Conversations of the professor, writer and Stalker about life, love, hope and cinematography can now be seen and heard by St. Petersburg residents at Petrikirkh.
Darya Morozova, reporter: “Water is Tarkovsky’s favorite image, seen in many of his films, including “Stalker”. It covers the tools left behind and floors of abandoned buildings. It symbolizes the flow of time and eternal problems which the characters are faced with. Water as a key stage element is used by the actors of the play. It helps to encapsulate the trademark slow-paced rhythm of Tarkosky’s film. And the play itself takes place at a rather unusual place – in the pool of the Peter and Pavel Lutheran church’s catacombs.
Actors of the “Stalker” are sure – there’s no better place in St. Petersburg for this play. The idea behind its is inspired within these walls.
Alexander Mashanov, actor: “The initial image was this room and water. And characters walking in this water. The visual component inspired everything else. We realized that this room would serve as the wish-maker. It’s a metaphysical space”
The play was written by St. Petersburg author Alexey Slusarchyuk and Ukrainian screenwriter Maxim Kurochkin. The characters were inspired by the original – Andrey Tarkovsky’s movie ‘Stalker”. But characteristics and ideas of the characters were designed specifically for these actors.
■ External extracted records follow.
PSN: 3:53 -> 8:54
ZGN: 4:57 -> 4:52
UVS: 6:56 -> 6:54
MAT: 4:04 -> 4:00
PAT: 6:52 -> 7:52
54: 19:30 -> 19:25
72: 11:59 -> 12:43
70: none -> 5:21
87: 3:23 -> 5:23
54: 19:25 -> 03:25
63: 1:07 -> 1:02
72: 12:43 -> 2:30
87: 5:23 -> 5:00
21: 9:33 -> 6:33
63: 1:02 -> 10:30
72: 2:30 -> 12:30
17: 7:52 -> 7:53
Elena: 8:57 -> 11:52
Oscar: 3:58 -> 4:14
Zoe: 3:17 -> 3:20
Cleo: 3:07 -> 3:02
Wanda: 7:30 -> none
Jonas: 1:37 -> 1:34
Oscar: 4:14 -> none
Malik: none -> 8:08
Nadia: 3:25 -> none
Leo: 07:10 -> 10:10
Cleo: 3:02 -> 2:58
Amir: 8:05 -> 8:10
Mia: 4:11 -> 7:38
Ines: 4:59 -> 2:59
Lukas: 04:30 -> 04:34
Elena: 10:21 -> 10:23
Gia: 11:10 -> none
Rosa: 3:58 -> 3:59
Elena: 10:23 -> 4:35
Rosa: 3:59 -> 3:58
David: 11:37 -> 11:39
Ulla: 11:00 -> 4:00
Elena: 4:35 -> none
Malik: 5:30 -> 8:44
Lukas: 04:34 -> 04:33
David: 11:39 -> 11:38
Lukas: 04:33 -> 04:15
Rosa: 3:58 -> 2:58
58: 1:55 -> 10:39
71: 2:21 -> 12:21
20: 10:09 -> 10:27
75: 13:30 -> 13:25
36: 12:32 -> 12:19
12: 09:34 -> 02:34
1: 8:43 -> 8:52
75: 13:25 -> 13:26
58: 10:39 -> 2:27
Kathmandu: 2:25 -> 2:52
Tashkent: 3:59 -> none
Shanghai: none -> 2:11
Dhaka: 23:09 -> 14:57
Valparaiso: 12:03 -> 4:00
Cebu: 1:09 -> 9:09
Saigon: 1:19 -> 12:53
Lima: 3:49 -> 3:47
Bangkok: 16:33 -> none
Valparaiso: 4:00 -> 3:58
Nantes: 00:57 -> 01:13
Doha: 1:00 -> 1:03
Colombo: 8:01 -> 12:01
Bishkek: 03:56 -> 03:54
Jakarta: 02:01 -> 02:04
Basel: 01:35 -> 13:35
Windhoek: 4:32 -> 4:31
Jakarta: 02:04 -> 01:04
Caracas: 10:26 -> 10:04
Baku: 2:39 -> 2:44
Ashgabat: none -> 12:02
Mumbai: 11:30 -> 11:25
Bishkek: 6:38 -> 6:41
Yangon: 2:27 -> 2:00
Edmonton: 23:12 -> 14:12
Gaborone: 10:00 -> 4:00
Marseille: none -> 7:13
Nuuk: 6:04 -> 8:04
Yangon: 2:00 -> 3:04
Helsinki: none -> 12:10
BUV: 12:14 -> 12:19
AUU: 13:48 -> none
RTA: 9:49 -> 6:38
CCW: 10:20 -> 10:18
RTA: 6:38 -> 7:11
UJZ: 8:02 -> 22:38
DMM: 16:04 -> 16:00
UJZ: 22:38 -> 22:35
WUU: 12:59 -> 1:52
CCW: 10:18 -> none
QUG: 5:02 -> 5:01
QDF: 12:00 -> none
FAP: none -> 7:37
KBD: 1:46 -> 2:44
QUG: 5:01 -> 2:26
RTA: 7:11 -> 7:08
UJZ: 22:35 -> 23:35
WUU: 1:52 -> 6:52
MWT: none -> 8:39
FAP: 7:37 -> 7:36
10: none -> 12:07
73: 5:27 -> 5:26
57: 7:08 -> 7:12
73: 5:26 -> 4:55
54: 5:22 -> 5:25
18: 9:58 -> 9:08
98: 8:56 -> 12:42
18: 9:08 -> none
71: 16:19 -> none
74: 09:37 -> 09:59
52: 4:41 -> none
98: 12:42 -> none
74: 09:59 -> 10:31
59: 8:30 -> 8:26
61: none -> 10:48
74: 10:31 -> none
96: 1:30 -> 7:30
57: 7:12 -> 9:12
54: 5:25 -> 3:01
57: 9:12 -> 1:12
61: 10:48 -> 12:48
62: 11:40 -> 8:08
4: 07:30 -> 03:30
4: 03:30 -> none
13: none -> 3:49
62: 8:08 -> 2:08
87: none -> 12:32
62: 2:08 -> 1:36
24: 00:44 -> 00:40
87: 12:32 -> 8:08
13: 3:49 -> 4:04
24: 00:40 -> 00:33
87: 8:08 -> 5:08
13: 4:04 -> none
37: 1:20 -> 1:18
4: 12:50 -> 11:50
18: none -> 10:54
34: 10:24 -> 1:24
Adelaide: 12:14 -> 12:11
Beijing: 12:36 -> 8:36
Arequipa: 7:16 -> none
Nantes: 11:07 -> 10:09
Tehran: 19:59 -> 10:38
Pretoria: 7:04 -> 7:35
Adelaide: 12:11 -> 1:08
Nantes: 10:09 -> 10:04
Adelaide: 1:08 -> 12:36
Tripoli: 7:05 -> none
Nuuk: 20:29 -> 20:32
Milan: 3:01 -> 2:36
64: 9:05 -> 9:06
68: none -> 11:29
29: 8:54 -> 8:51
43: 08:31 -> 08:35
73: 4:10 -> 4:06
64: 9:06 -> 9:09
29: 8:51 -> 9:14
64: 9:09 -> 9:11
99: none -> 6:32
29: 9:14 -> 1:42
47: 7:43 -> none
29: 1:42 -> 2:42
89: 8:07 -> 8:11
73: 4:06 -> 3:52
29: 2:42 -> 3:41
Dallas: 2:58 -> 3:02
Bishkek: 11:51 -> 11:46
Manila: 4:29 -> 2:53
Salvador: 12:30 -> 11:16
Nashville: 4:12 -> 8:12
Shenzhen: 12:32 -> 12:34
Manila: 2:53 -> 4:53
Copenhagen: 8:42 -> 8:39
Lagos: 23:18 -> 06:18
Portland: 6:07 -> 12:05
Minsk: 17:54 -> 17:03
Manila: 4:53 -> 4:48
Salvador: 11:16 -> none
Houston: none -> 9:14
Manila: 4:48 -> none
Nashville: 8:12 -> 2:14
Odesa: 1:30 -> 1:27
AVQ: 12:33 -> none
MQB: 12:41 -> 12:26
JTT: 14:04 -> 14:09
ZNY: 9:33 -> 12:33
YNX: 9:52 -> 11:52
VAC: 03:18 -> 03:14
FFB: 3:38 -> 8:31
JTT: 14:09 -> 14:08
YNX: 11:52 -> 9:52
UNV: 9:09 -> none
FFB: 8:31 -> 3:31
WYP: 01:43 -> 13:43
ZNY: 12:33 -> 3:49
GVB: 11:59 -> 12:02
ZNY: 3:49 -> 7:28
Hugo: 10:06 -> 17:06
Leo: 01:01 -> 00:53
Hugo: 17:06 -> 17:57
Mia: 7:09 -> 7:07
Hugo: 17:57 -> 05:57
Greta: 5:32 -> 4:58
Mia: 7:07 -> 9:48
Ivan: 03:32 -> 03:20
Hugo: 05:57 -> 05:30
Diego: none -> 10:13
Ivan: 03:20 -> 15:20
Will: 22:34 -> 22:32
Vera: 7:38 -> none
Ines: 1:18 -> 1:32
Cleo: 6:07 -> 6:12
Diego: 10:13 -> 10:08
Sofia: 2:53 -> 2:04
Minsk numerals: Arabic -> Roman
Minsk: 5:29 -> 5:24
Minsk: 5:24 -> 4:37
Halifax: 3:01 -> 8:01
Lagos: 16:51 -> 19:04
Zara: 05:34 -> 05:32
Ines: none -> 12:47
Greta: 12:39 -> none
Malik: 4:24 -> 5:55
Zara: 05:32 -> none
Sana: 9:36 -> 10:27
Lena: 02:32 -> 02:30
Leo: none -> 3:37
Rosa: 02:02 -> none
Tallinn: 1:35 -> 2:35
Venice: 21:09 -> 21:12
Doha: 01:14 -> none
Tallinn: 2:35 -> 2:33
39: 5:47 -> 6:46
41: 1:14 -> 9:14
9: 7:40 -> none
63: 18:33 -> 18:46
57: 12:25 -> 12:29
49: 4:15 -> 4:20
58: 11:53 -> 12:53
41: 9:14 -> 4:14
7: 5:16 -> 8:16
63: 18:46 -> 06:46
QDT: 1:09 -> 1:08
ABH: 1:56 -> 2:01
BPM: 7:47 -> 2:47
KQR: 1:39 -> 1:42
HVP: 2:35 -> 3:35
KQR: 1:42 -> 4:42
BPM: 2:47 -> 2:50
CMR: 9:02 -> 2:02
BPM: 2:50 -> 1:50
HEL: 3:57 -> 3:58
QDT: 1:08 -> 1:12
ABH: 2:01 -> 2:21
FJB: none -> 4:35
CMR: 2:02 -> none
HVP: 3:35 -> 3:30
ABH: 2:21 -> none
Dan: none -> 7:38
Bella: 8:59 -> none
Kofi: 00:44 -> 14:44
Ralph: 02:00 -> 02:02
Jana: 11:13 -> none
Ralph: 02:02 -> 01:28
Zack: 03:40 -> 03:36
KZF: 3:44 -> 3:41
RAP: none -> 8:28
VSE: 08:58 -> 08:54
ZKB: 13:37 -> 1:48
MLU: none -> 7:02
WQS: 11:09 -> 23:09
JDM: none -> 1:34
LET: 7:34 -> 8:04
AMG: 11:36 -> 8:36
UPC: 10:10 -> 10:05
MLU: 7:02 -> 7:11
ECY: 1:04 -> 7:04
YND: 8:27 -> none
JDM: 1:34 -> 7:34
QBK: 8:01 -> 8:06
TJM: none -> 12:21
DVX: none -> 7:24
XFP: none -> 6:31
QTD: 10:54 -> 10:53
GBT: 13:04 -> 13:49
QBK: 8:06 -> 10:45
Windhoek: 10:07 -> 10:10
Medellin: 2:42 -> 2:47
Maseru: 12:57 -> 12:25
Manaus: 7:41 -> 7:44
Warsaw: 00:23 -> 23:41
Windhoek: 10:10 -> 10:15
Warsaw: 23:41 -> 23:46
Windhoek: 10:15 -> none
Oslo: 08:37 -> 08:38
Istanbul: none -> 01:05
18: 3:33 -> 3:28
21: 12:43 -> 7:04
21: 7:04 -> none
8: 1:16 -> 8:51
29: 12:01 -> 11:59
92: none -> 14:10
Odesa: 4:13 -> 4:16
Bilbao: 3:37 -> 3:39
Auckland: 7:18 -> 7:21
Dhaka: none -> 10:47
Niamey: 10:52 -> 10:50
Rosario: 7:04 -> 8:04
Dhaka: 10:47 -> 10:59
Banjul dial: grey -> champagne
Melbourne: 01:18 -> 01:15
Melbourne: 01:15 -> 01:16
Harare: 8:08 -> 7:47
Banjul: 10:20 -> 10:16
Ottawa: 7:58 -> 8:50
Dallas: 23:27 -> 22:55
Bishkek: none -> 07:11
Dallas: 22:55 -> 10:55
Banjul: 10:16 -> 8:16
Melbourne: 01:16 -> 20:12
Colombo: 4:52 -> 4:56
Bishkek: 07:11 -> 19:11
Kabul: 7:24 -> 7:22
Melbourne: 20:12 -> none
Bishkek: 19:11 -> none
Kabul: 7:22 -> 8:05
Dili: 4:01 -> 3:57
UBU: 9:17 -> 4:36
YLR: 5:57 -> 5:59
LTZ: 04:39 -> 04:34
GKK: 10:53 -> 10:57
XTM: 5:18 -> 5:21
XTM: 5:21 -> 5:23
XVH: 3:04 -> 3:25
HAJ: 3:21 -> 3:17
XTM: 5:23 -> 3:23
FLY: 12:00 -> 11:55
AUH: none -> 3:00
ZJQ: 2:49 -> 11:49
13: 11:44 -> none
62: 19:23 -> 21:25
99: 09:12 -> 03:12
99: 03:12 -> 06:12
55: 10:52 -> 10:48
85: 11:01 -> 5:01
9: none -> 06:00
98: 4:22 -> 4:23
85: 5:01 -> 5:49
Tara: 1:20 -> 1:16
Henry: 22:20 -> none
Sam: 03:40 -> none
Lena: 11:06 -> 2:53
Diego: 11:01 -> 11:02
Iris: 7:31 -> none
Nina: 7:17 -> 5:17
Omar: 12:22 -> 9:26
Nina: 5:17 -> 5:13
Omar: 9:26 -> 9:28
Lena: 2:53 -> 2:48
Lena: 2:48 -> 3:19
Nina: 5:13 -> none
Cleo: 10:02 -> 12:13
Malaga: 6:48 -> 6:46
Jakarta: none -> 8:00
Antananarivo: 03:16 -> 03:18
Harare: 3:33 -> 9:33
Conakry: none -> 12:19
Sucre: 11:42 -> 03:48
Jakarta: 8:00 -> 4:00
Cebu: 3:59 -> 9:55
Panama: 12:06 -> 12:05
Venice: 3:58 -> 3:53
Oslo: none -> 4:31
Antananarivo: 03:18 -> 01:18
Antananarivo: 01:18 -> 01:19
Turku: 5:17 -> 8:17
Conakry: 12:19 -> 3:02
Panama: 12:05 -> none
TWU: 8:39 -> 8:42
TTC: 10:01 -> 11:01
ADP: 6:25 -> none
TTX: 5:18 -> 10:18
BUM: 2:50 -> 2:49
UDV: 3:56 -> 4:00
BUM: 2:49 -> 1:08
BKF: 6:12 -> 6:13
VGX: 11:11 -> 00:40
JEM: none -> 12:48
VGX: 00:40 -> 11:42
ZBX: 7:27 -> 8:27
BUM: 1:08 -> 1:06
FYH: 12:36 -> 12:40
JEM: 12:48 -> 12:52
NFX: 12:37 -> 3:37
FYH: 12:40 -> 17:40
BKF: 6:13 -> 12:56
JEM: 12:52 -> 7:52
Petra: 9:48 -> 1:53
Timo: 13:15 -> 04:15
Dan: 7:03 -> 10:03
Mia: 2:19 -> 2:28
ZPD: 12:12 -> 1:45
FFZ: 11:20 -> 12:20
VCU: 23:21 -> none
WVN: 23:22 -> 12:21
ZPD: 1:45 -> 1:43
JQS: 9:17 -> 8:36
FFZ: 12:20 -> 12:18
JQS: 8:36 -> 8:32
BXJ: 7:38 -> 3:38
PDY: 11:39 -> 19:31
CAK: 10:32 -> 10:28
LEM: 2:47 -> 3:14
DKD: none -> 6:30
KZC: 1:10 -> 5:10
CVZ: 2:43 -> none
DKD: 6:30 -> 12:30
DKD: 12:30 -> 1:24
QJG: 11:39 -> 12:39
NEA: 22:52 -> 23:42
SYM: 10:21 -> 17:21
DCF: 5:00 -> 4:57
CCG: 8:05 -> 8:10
They took active part in writing the play. For instance, Boris Pavlovich, who played the professor, takes part in numerous social projects. His thoughts “Happiness should be free for everyone, and no one should feel aggrieved” served as a basis for the characters’ monologues.
Boris Pavlovich, actor: “There’s a certain crisis in you, seemingly, trying to keep the whole universe warmer, but this universe does not become better. And that’s how the story of a professor, disenchanted in utopia, who does not believe in neither Tarkovsky nor Norschtein or any other culture of idealism. So this character is following in the steps of the movie’s characters, while, in essence, reflecting my own self”
Actors stress that the play is not a sequel to the film, but, rather, a dialogue with it. Three characters: Stalker, writer and professor are at the door to the wish-maker. They converse about life, god, hope and modernity. And even argue about Tarkovsky and Strugatsky brothers’ works.
— They have two books – “Hard to be a god” and “Inhabited Island”…
— No, they have more!
— Yes! But those two stand out, because they are good and concise. They write about things that will happen to us
— Or has already happened.
The play premiered 18 months ago. But since then, no one has seen two similar executions of it – most of it is about the actors’ improvisation.
Evgeniy Anisimov, actor: “We don’t have a director. Its one of the methods of the post-totalitarian theatre. We are not keen on forcing certain thoughts into our audience’s heads. Its important for me that they leave with thoughts. Those could be in favor of the play, could be against it or everything we said – but at least those are thoughts”
The “Stalker” is shown two-three times a month at the catacombs of the Lutheran church. Confined space can only fit up to a hundred people, that’s why tickets are sold almost immediately. There are no spares for November – but professor, writer and the Stalker will return here next month.